● **PROBLEM DESCRIPTION**:
Using the excerpt on federal commandeering, answer each question briefly.
(a) Which federal agency issued the 1970s regulations requiring States to prescribe auto emissions testing programs?
(b) Which statute's provisions did the Court construe in FERC v. Mississippi?
(c) Which act contained the "take title" provisions at issue in New York v. United States?

● **EXCERPT TO READ**:
+===+
In Printz v. United States, (June 27, 1997), Judge Scalia for the Court stated:

...”Finally, and most conclusively in the present litigation, we turn to the prior jurisprudence of this Court. Federal commandeering of state governments is such a novel phenomenon that this Court’s first experience with it did not occur until the 1970’s, when the Environmental Protection Agency promulgated regulations requiring States to prescribe auto emissions testing, monitoring and retrofit programs, and to designate preferential bus and carpool lanes. The Courts of Appeals for the Fourth and Ninth Circuits invalidated the regulations on statutory grounds in order to avoid what they perceived to be grave constitutional issues, see Maryland v. EPA, 530 F. 2d 215, 226 (CA4 1975); Brown v. EPA, 521 F. 2d 827, 838–842 (CA9 1975); and the District of Columbia Circuit invalidated the regulations on both constitutional and statutory grounds, see District of Columbia v. Train, 521 F. 2d 971, 994 (CADC 1975). After we granted certiorari to review the statutory and constitutional validity of the regulations, the Government declined even to defend them, and instead rescinded some and conceded the invalidity of those that remained, leading us to vacate the opinions below and remand for consideration of mootness. EPA v. Brown, 431 U. S. 99 (1977).

“Although we had no occasion to pass upon the subject in Brown, later opinions of ours have made clear that the Federal Government may not compel the States to implement, by legislation or executive action, federal regulatory programs. In Hodel v. Virginia Surface Mining & Reclamation Assn., Inc. 452 U. S. 264 (1981), and FERC v. Mississippi, 456 U. S. 742 (1982), we sustained statutes against constitutional challenge only after assuring ourselves that they did not require the States to enforce federal law. In Hodel we cited the lower court cases in EPA v. Brown, supra, but concluded that the Surface Mining Control and Reclamation Act did not present the problem they raised because it merely made compliance with federal standards a precondition to continued state regulation in an otherwise pre-empted field, Hodel, supra, at 288. In FERC, we construed the most troubling provisions of the Public Utility Regulatory Policies Act of 1978, to contain only the ‘command’ that state agencies ‘consider’ federal standards, and again only as a precondition to continued state regulation of an otherwise pre-empted field. 456 U. S., at 764–765. We warned that ‘this Court never has sanctioned explicitly a federal command to the States to promulgate and enforce laws and regulations,’ id., at 761–762.

“When we were at last confronted squarely with a federal statute that unambiguously required the States to enact or administer a federal regulatory program, our decision should have come as no surprise. At issue in New York v. United States, 505 U. S. 144 (1992), were the so-called ‘take title’ provisions of the Low-Level Radioactive Waste Policy Amendments Act of 1985, which required States either to enact legislation providing for the disposal of radioactive waste generated within their borders, or to take title to, and possession of the waste—effectively requiring the States either to legislate pursuant to Congress’s directions, or to implement an administrative solution. Id., at 175–176. We concluded that Congress could constitutionally require the States to do neither. Id., at 176. ‘The Federal Government,’ we held, ‘may not compel the States to enact or administer a federal regulatory program.’ Id., at 188.
+===+
● **RECORD LIST**:
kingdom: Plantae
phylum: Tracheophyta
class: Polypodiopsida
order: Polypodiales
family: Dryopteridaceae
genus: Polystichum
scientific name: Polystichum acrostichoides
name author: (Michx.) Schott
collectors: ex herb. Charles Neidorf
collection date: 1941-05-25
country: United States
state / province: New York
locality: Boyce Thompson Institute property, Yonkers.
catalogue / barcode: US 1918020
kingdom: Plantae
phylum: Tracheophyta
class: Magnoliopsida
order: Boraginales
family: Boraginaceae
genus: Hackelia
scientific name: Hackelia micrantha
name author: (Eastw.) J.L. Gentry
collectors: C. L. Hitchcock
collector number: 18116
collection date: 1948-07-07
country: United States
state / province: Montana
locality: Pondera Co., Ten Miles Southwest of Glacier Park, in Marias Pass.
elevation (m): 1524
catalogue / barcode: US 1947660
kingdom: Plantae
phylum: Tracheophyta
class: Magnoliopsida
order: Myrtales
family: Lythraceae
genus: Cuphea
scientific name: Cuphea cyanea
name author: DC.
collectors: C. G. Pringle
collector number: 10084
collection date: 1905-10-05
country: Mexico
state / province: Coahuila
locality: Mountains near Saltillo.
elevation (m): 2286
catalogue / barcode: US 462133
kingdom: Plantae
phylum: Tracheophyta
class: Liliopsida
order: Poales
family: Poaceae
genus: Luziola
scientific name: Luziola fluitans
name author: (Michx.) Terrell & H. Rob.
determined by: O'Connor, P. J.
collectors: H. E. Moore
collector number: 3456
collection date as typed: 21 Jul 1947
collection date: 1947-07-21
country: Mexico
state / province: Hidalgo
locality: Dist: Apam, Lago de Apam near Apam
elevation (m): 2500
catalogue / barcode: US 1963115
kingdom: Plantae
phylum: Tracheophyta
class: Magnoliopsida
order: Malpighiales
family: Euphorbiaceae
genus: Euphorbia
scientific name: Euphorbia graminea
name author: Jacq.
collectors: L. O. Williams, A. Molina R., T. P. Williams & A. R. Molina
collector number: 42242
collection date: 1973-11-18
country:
+===+
● **SOLUTION TO THIS PROBLEM**:
(a) The Environmental Protection Agency.
(b) The Public Utility Regulatory Policies Act of 1978.
(c) The Low-Level Radioactive Waste Policy Amendments Act of 1985.